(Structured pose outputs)
---------------

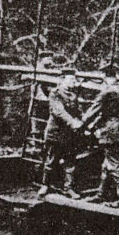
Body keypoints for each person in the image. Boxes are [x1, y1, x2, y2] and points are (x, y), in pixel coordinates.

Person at [82, 68, 119, 208]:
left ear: (105, 77)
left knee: (114, 165)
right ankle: (101, 194)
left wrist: (82, 123)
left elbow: (94, 109)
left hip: (110, 132)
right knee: (106, 165)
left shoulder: (107, 92)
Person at [38, 67, 83, 199]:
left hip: (69, 135)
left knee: (70, 162)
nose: (74, 82)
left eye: (74, 79)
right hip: (56, 133)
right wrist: (73, 122)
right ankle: (45, 185)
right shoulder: (55, 93)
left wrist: (84, 123)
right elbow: (58, 111)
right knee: (51, 160)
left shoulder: (73, 95)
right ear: (62, 79)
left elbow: (78, 112)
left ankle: (68, 188)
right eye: (71, 79)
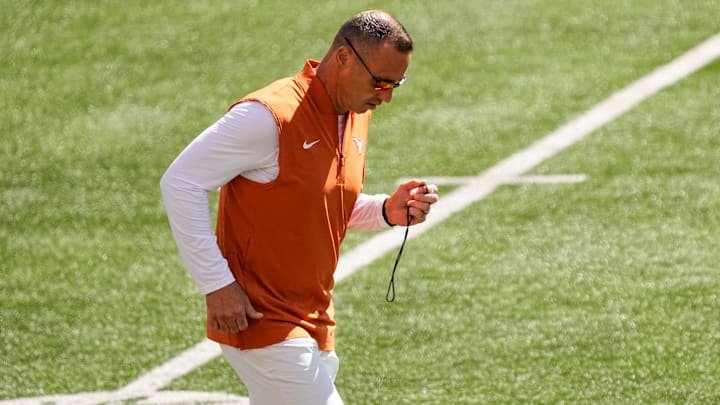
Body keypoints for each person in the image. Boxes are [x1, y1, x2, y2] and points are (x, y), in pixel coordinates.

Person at [160, 9, 438, 404]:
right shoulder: (267, 117)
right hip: (261, 319)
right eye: (380, 82)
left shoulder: (354, 115)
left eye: (397, 84)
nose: (387, 96)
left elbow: (317, 202)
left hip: (315, 318)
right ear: (343, 58)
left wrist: (385, 212)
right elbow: (180, 182)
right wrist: (216, 284)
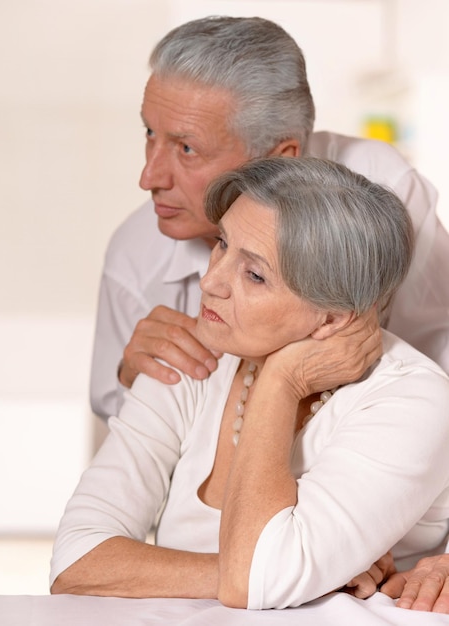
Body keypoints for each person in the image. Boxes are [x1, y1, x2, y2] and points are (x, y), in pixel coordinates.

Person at [88, 16, 449, 610]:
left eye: (185, 148)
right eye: (148, 134)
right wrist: (138, 379)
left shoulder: (381, 197)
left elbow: (436, 385)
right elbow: (124, 461)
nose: (148, 176)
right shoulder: (136, 250)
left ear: (280, 154)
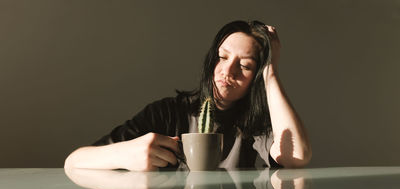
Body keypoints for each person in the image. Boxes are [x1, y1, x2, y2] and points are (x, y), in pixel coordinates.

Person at [64, 20, 312, 171]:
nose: (228, 70)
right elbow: (74, 161)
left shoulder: (256, 124)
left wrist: (271, 71)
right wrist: (126, 154)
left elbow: (297, 157)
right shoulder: (168, 112)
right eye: (223, 57)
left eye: (246, 66)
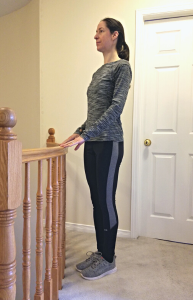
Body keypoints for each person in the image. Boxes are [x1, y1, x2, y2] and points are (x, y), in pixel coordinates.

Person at [60, 17, 132, 280]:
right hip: (92, 142)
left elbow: (115, 108)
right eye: (95, 31)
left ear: (114, 35)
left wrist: (87, 133)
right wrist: (80, 132)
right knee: (96, 200)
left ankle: (109, 258)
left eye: (100, 31)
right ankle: (101, 252)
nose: (95, 36)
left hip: (110, 143)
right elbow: (95, 112)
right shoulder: (97, 73)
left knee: (105, 200)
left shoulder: (122, 68)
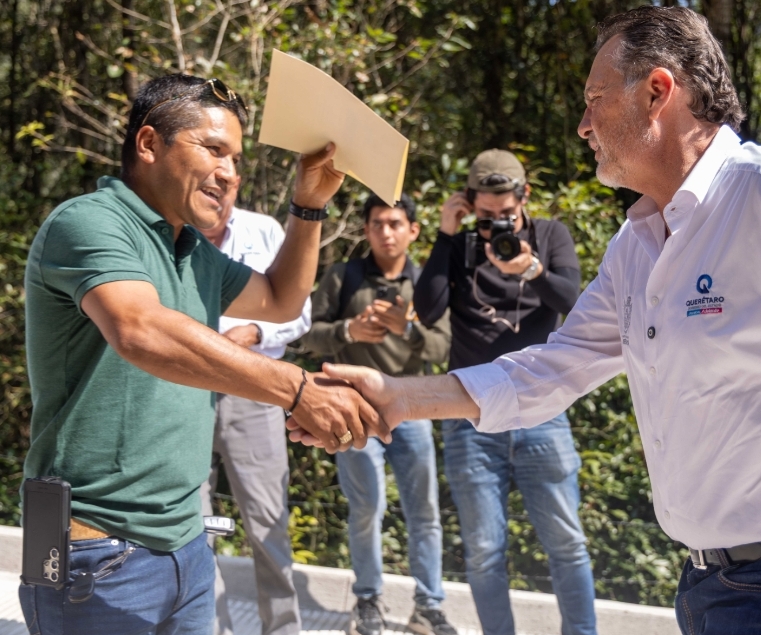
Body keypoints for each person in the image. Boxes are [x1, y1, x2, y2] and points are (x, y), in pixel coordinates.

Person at [300, 7, 761, 635]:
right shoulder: (636, 246)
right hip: (709, 584)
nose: (583, 125)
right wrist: (400, 397)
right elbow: (552, 368)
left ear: (658, 91)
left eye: (594, 100)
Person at [20, 73, 387, 635]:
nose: (230, 172)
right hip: (95, 553)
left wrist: (309, 205)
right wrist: (295, 389)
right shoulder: (88, 221)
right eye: (213, 149)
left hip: (188, 548)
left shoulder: (190, 250)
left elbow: (281, 299)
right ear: (149, 144)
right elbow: (140, 329)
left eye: (236, 159)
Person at [411, 150, 597, 635]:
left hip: (543, 412)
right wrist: (445, 234)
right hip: (470, 418)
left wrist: (531, 269)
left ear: (524, 197)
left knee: (567, 543)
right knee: (484, 551)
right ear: (469, 205)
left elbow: (575, 304)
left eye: (506, 215)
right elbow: (427, 311)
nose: (497, 226)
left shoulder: (550, 236)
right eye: (485, 216)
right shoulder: (459, 246)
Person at [299, 193, 456, 635]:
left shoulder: (428, 282)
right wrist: (349, 330)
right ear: (366, 229)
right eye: (377, 224)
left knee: (424, 511)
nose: (386, 232)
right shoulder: (343, 276)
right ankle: (367, 600)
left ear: (413, 230)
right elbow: (307, 335)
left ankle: (428, 606)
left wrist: (406, 330)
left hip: (414, 409)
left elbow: (443, 348)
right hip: (354, 410)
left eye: (395, 223)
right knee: (367, 507)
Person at [196, 179, 312, 635]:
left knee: (268, 522)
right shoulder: (172, 235)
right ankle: (209, 627)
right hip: (187, 391)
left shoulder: (264, 231)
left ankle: (282, 628)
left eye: (225, 182)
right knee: (196, 527)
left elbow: (301, 310)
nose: (216, 191)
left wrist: (255, 332)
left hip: (255, 391)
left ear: (237, 186)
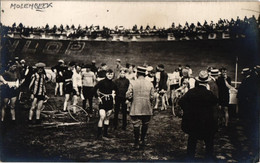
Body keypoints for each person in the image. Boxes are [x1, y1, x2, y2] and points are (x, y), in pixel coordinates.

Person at [179, 70, 218, 160]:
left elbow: (181, 102)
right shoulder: (209, 94)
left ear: (198, 81)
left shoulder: (191, 92)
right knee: (209, 143)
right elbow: (215, 103)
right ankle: (208, 159)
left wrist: (188, 111)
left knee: (192, 141)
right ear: (207, 82)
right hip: (206, 123)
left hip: (193, 122)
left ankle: (190, 159)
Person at [126, 66, 154, 149]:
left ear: (137, 73)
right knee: (145, 124)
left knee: (136, 125)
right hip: (146, 107)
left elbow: (128, 95)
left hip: (136, 107)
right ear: (145, 74)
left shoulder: (132, 83)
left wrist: (132, 99)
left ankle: (136, 142)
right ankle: (142, 140)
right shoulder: (150, 83)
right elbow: (152, 97)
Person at [93, 69, 117, 140]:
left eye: (111, 74)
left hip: (109, 101)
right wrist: (97, 97)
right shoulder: (101, 82)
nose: (110, 76)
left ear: (113, 75)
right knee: (102, 116)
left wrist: (114, 96)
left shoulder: (113, 84)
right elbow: (94, 89)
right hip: (102, 101)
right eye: (109, 74)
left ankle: (105, 134)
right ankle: (98, 134)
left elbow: (117, 92)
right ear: (106, 74)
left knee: (107, 117)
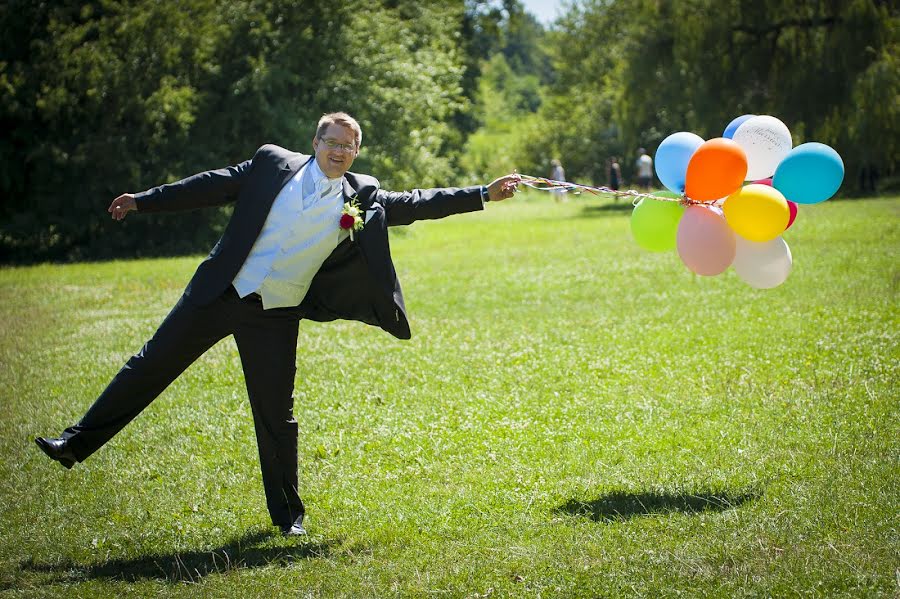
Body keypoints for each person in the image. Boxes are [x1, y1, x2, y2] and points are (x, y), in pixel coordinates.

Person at [34, 112, 520, 538]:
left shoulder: (362, 195)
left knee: (276, 417)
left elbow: (418, 202)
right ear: (315, 143)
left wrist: (483, 193)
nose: (340, 152)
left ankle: (288, 517)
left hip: (277, 313)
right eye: (332, 143)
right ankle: (74, 444)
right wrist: (144, 200)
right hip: (219, 294)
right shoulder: (271, 164)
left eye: (349, 146)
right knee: (148, 365)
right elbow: (210, 184)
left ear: (356, 152)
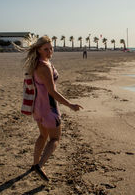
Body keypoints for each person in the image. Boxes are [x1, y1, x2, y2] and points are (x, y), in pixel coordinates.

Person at [23, 35, 83, 181]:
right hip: (49, 109)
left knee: (43, 136)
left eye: (51, 48)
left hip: (38, 107)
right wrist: (70, 105)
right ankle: (39, 166)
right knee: (55, 139)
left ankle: (34, 164)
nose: (50, 51)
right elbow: (52, 91)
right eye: (46, 49)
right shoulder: (44, 66)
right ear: (38, 50)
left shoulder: (37, 63)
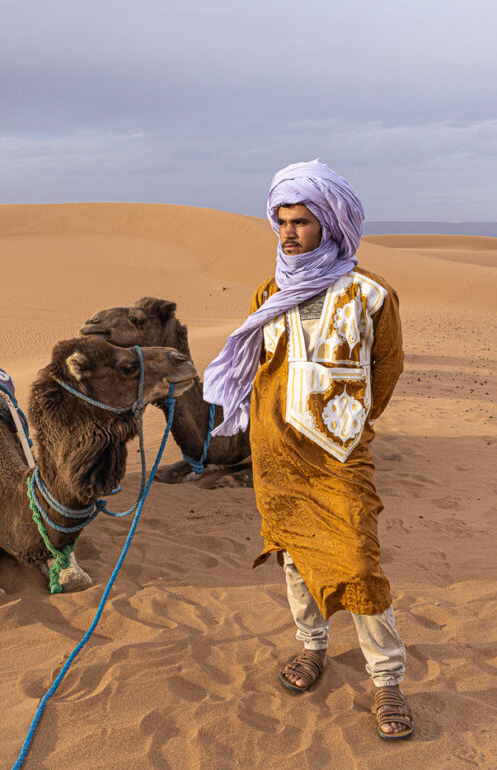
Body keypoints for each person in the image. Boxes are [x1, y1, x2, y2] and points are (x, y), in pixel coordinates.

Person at [203, 159, 413, 740]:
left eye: (301, 221)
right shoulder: (271, 292)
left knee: (360, 562)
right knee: (294, 555)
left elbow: (386, 369)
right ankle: (313, 647)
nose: (289, 232)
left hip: (339, 456)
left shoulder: (370, 294)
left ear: (330, 223)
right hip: (276, 455)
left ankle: (387, 680)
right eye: (282, 222)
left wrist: (347, 421)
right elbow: (261, 367)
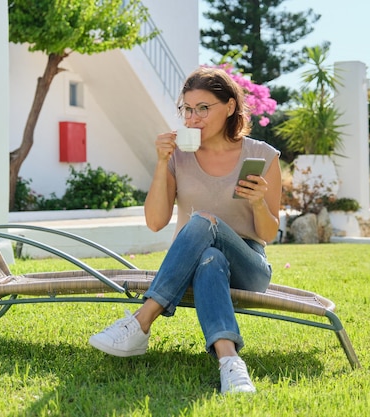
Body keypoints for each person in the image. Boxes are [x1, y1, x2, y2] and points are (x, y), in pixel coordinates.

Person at [89, 66, 282, 394]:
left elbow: (268, 235)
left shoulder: (261, 155)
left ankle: (141, 321)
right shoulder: (179, 156)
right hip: (197, 266)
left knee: (203, 220)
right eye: (187, 109)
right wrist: (162, 162)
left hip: (249, 265)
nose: (193, 118)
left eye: (203, 109)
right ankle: (229, 363)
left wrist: (259, 203)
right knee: (209, 258)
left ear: (230, 107)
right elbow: (155, 222)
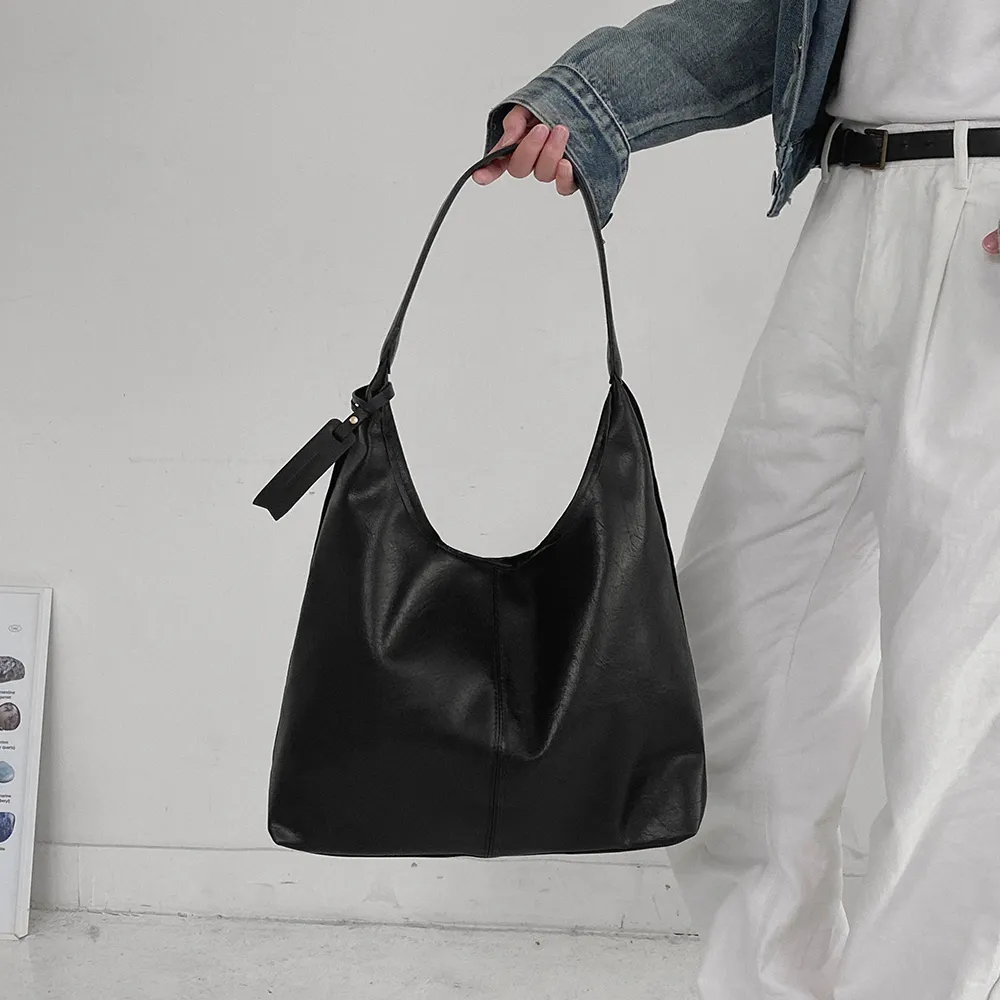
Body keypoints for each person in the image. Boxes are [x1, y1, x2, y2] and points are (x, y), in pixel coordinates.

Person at [474, 3, 1000, 1000]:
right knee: (736, 651)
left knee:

---------------

#### [EXERCISE OBJECTIVE]
Take the stretch of lines above from the one containing "left shoulder: (132, 83)" through the one containing "left knee: (107, 117)" and repeat it exactly, adding no other line.

#### [TASK RESULT]
left shoulder: (132, 83)
left wrist: (132, 99)
left ankle: (136, 142)
right ankle: (142, 140)
right shoulder: (150, 83)
right elbow: (152, 97)
Person at [93, 69, 117, 140]:
left eye: (111, 74)
left hip: (109, 101)
right wrist: (97, 97)
right shoulder: (101, 82)
nose: (110, 76)
left ear: (113, 75)
right knee: (102, 116)
left wrist: (114, 96)
left shoulder: (113, 84)
right elbow: (94, 89)
right hip: (102, 101)
right eye: (109, 74)
left ankle: (105, 134)
right ankle: (98, 134)
left elbow: (117, 92)
right ear: (106, 74)
left knee: (107, 117)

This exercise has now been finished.